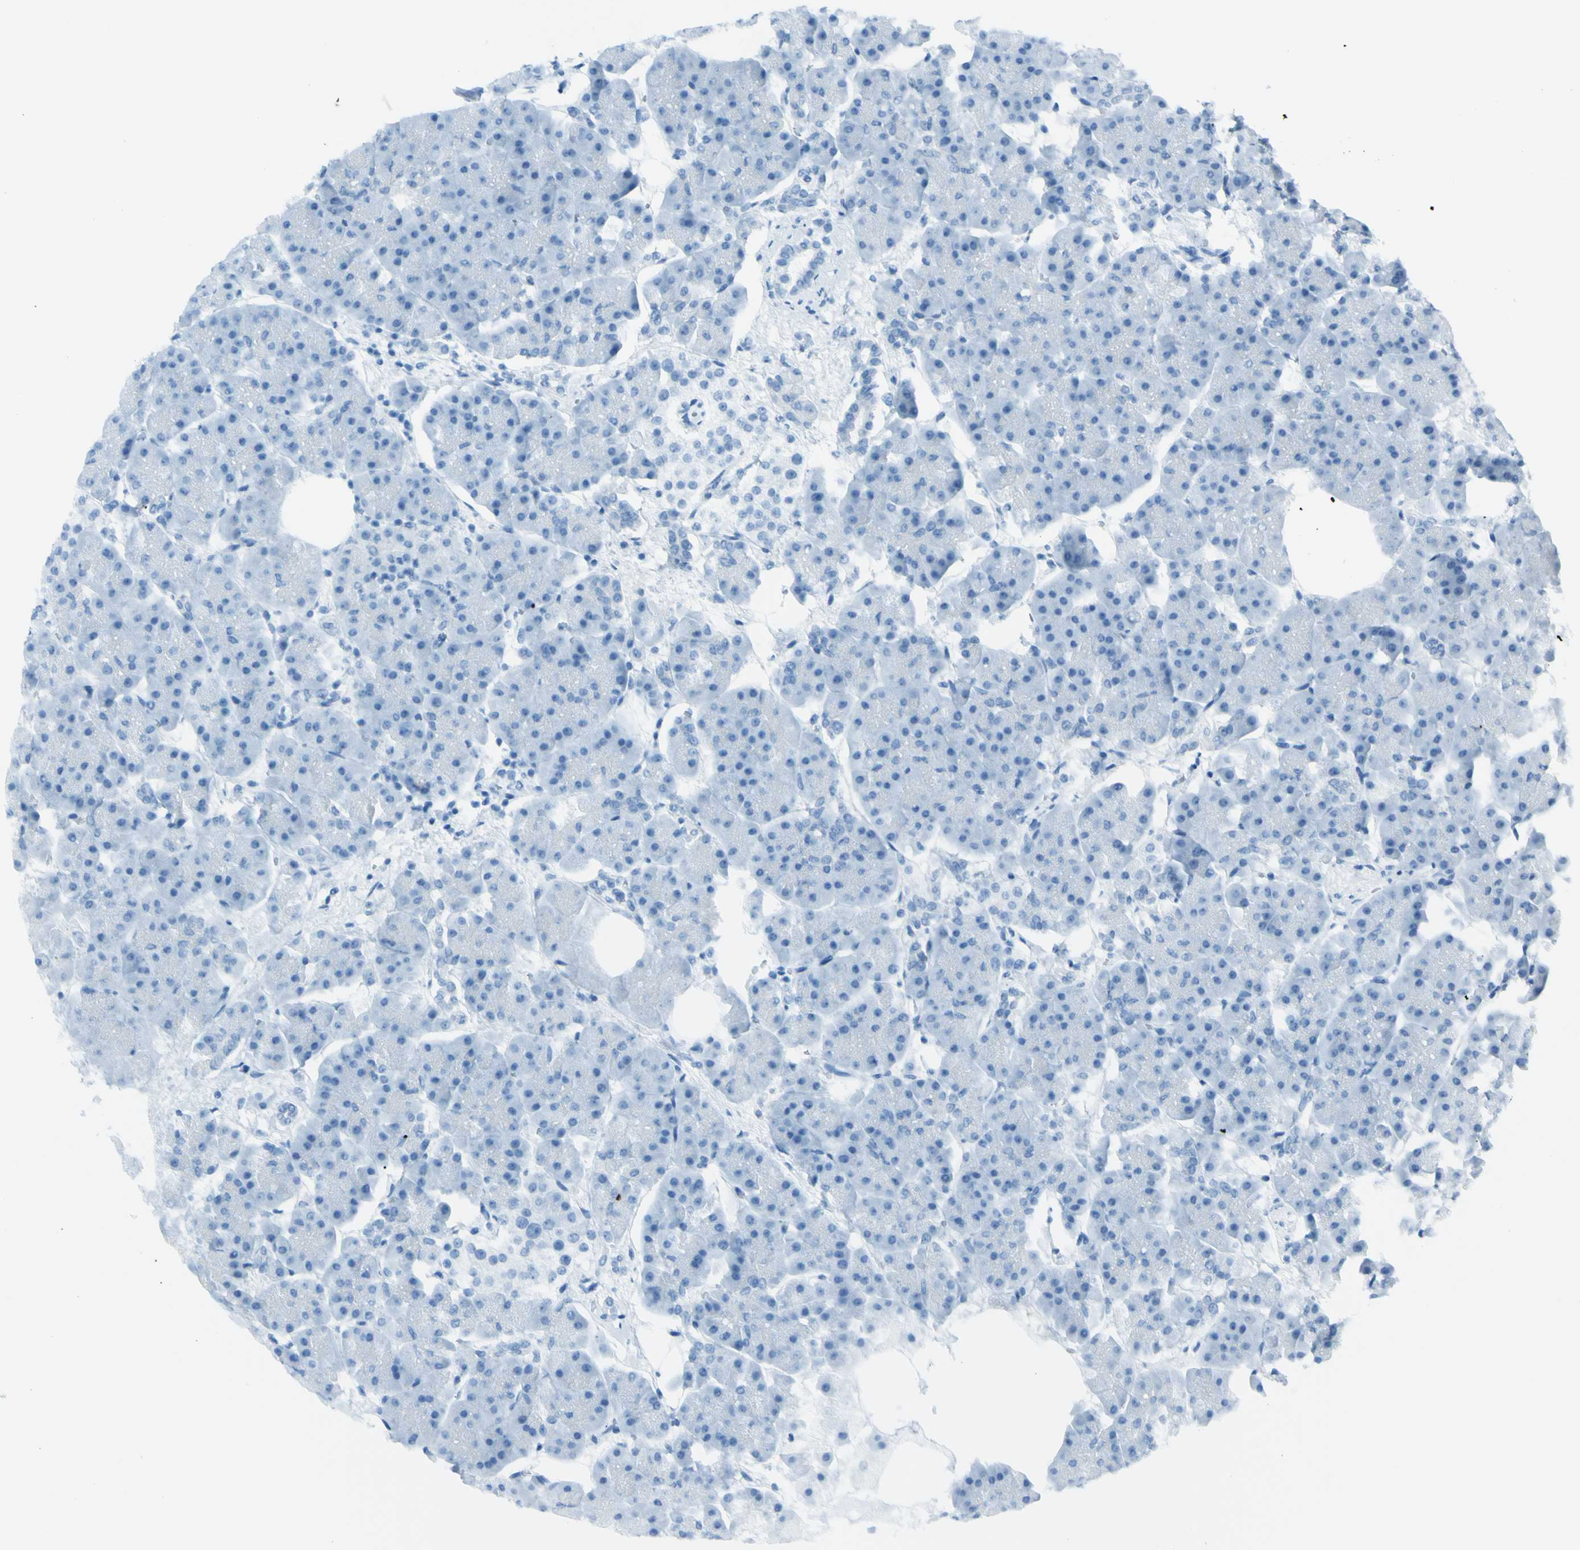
{"staining": {"intensity": "negative", "quantity": "none", "location": "none"}, "tissue": "pancreas", "cell_type": "Exocrine glandular cells", "image_type": "normal", "snomed": [{"axis": "morphology", "description": "Normal tissue, NOS"}, {"axis": "topography", "description": "Pancreas"}], "caption": "High power microscopy photomicrograph of an immunohistochemistry histopathology image of unremarkable pancreas, revealing no significant expression in exocrine glandular cells. Nuclei are stained in blue.", "gene": "AFP", "patient": {"sex": "female", "age": 70}}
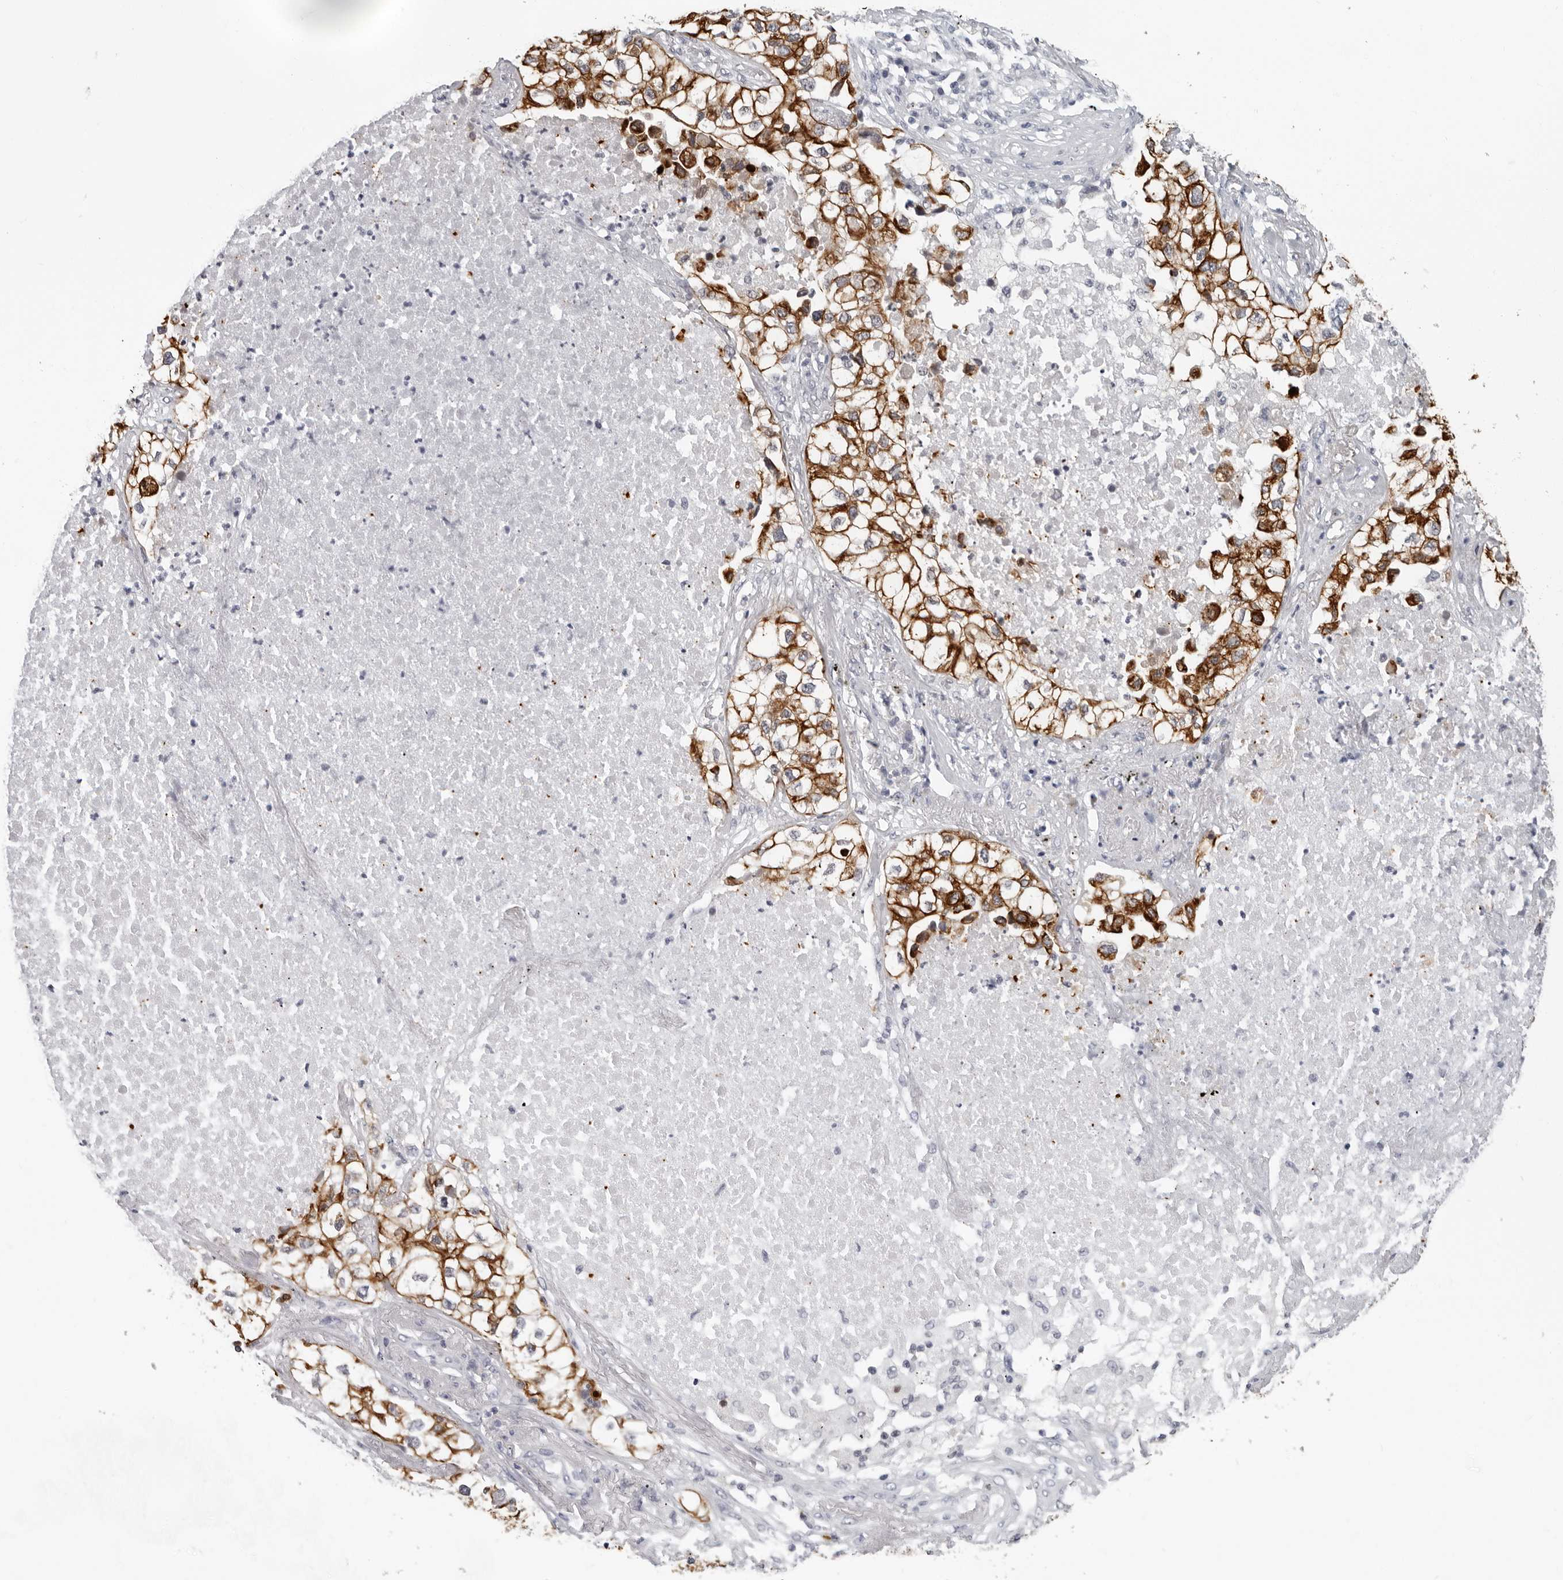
{"staining": {"intensity": "strong", "quantity": ">75%", "location": "cytoplasmic/membranous"}, "tissue": "lung cancer", "cell_type": "Tumor cells", "image_type": "cancer", "snomed": [{"axis": "morphology", "description": "Adenocarcinoma, NOS"}, {"axis": "topography", "description": "Lung"}], "caption": "The micrograph reveals a brown stain indicating the presence of a protein in the cytoplasmic/membranous of tumor cells in lung cancer.", "gene": "CCDC28B", "patient": {"sex": "male", "age": 63}}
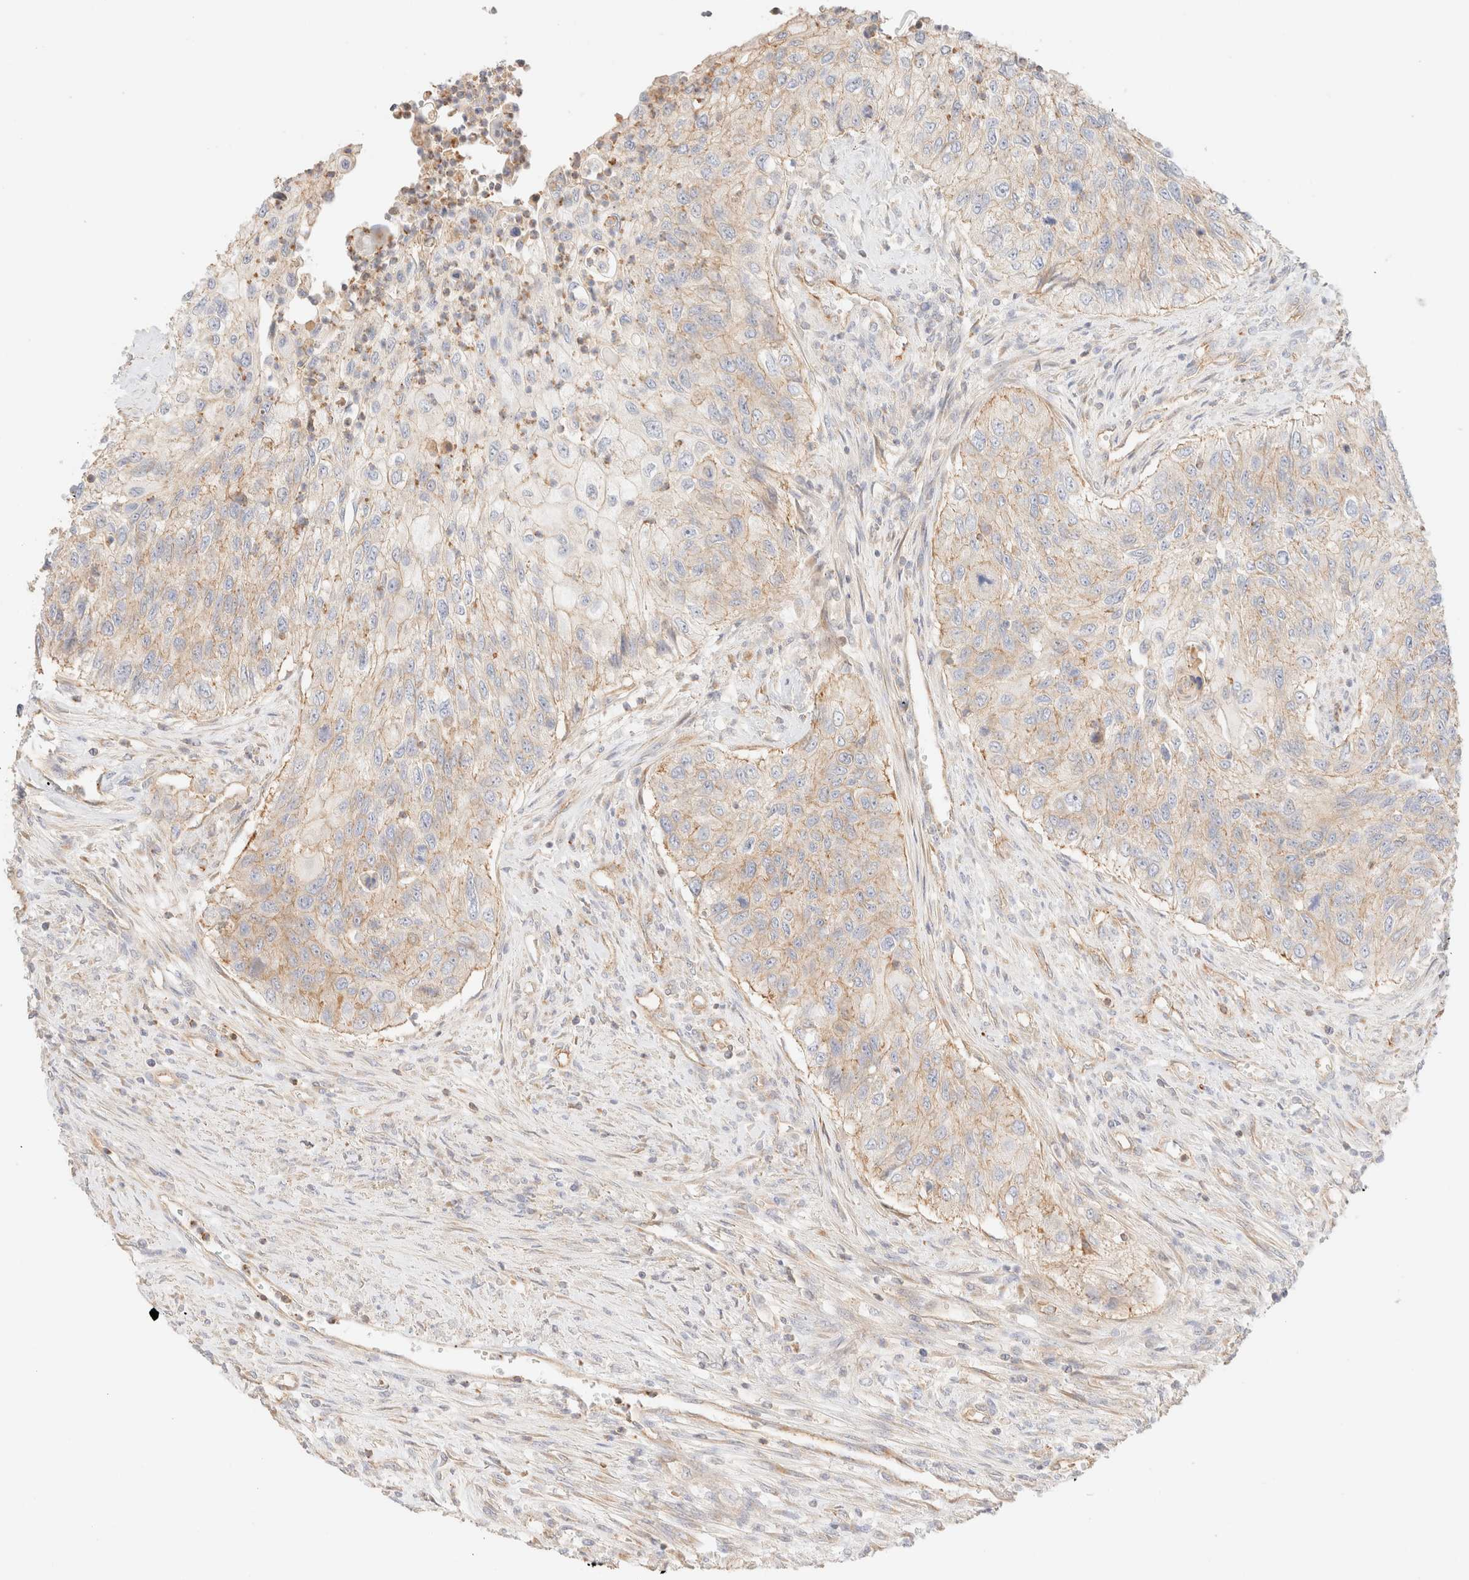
{"staining": {"intensity": "weak", "quantity": "<25%", "location": "cytoplasmic/membranous"}, "tissue": "urothelial cancer", "cell_type": "Tumor cells", "image_type": "cancer", "snomed": [{"axis": "morphology", "description": "Urothelial carcinoma, High grade"}, {"axis": "topography", "description": "Urinary bladder"}], "caption": "The image exhibits no significant positivity in tumor cells of urothelial carcinoma (high-grade).", "gene": "MYO10", "patient": {"sex": "female", "age": 60}}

### TO DO
No pictures belong in the answer; copy all other parts of the listing exactly.

### ANSWER SECTION
{"staining": {"intensity": "negative", "quantity": "none", "location": "none"}, "tissue": "pancreas", "cell_type": "Exocrine glandular cells", "image_type": "normal", "snomed": [{"axis": "morphology", "description": "Normal tissue, NOS"}, {"axis": "topography", "description": "Pancreas"}], "caption": "High power microscopy photomicrograph of an immunohistochemistry histopathology image of unremarkable pancreas, revealing no significant expression in exocrine glandular cells. Nuclei are stained in blue.", "gene": "AFP", "patient": {"sex": "female", "age": 70}}
{"staining": {"intensity": "strong", "quantity": ">75%", "location": "cytoplasmic/membranous"}, "tissue": "lung cancer", "cell_type": "Tumor cells", "image_type": "cancer", "snomed": [{"axis": "morphology", "description": "Adenocarcinoma, NOS"}, {"axis": "topography", "description": "Lung"}], "caption": "The micrograph reveals a brown stain indicating the presence of a protein in the cytoplasmic/membranous of tumor cells in lung cancer.", "gene": "CCDC28B", "patient": {"sex": "male", "age": 63}}
{"staining": {"intensity": "weak", "quantity": "<25%", "location": "cytoplasmic/membranous"}, "tissue": "urothelial cancer", "cell_type": "Tumor cells", "image_type": "cancer", "snomed": [{"axis": "morphology", "description": "Urothelial carcinoma, High grade"}, {"axis": "topography", "description": "Urinary bladder"}], "caption": "The image exhibits no significant positivity in tumor cells of urothelial carcinoma (high-grade).", "gene": "MYO10", "patient": {"sex": "female", "age": 60}}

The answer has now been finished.